• **How to complete this task**
Rewrite the material below with "Transcribe" swapped for "Report" throughout, keeping everything else unchanged. Omit the pictures from your answer.
=== Begin Enclosure ===
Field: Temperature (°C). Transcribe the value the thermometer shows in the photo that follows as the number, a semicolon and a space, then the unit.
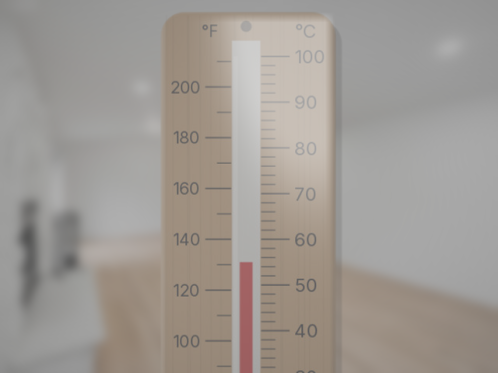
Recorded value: 55; °C
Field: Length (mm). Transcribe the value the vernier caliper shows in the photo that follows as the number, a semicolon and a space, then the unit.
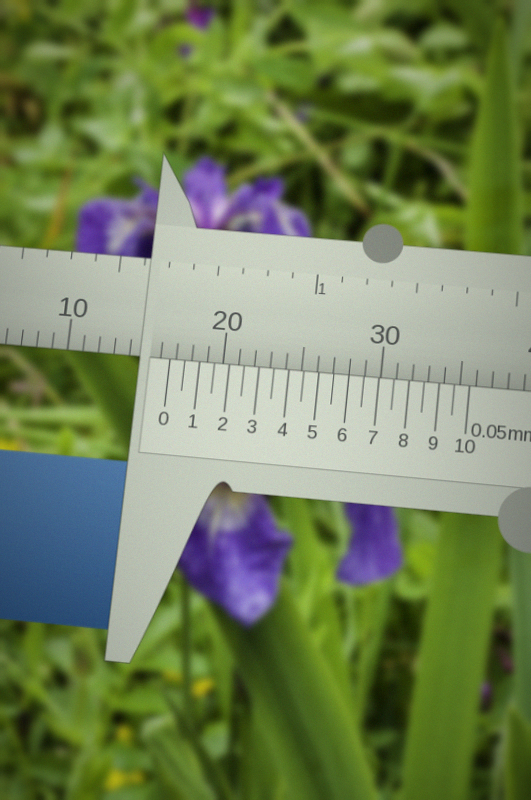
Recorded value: 16.6; mm
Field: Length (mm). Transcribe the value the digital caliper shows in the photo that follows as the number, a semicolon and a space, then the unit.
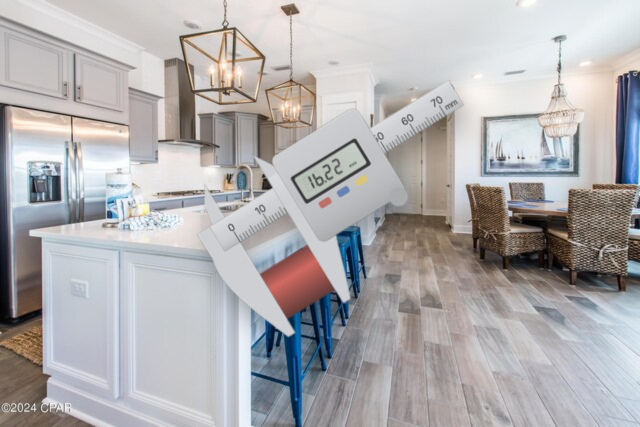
=== End Enclosure ===
• **Result of this task**
Field: Temperature (°C). Report the value the thermometer shows in the photo that follows as the number, a semicolon and a space, then the unit.
Recorded value: 55; °C
Field: Length (mm). Report the value the vernier caliper shows in the photo that follows as the number, a semicolon and a space, then the unit.
Recorded value: 16.6; mm
Field: Length (mm). Report the value the digital caliper shows in the photo that follows as the number, a semicolon and a space, then the unit.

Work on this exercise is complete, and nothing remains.